**Exercise**
Please retype, character for character, the portion of the entries below that runs from the line containing "section; 7.5 nm/px." to the last line.

**Provided information**
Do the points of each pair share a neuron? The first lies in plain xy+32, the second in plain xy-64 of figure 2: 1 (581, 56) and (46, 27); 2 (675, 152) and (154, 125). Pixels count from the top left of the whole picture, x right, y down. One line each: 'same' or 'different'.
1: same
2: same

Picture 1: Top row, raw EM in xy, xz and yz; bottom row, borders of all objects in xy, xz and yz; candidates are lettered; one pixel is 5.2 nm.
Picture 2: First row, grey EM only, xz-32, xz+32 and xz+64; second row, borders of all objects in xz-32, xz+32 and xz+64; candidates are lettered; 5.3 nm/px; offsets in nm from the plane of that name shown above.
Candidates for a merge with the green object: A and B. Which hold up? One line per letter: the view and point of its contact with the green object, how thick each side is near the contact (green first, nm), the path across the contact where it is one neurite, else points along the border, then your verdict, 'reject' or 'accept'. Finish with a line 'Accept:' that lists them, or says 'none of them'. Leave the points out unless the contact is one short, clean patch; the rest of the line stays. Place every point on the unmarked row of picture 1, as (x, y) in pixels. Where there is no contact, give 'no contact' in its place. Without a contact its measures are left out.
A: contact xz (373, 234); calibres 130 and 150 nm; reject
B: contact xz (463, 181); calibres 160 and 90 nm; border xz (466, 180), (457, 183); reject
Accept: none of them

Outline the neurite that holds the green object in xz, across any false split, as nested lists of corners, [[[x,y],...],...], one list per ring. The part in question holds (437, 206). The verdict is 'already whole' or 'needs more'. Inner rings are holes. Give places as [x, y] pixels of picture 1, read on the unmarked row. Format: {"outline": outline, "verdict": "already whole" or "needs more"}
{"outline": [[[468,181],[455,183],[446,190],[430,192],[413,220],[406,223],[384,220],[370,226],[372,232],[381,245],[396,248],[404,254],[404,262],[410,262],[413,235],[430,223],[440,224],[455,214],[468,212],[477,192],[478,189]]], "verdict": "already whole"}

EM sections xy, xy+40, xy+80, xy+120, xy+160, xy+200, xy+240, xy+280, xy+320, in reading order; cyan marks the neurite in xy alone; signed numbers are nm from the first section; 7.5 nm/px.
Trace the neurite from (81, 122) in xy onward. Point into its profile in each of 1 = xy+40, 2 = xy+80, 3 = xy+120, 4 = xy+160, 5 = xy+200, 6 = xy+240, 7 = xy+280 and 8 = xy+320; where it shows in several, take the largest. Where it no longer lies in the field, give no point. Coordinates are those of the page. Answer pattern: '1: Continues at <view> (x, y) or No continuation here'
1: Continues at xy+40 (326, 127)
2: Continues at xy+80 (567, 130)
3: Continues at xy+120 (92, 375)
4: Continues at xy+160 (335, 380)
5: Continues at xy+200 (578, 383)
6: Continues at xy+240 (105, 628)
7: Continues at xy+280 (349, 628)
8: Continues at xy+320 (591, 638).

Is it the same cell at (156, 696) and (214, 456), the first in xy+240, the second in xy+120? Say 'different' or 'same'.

**Response to the task**
EM sections xy, xy+40, xy+80, xy+120, xy+160, xy+200, xy+240, xy+280, xy+320, in reading order; cyan marks the neurite in xy alone; signed numbers are nm from the first section; 7.5 nm/px.
Trace the neurite from (81, 122) in xy onward. Point into its profile in each of 1 = xy+40, 2 = xy+80, 3 = xy+120, 4 = xy+160, 5 = xy+200, 6 = xy+240, 7 = xy+280 and 8 = xy+320; where it shows in several, take the largest. Where it no longer lies in the field, give no point. Coordinates are those of the page. Answer pattern: '1: Continues at <view> (x, y) or No continuation here'
1: Continues at xy+40 (326, 127)
2: Continues at xy+80 (567, 130)
3: Continues at xy+120 (92, 375)
4: Continues at xy+160 (335, 380)
5: Continues at xy+200 (578, 383)
6: Continues at xy+240 (105, 628)
7: Continues at xy+280 (349, 628)
8: Continues at xy+320 (591, 638).

Is it the same cell at (156, 696) and (214, 456), the first in xy+240, the second in xy+120? Say 'different' or 'same'.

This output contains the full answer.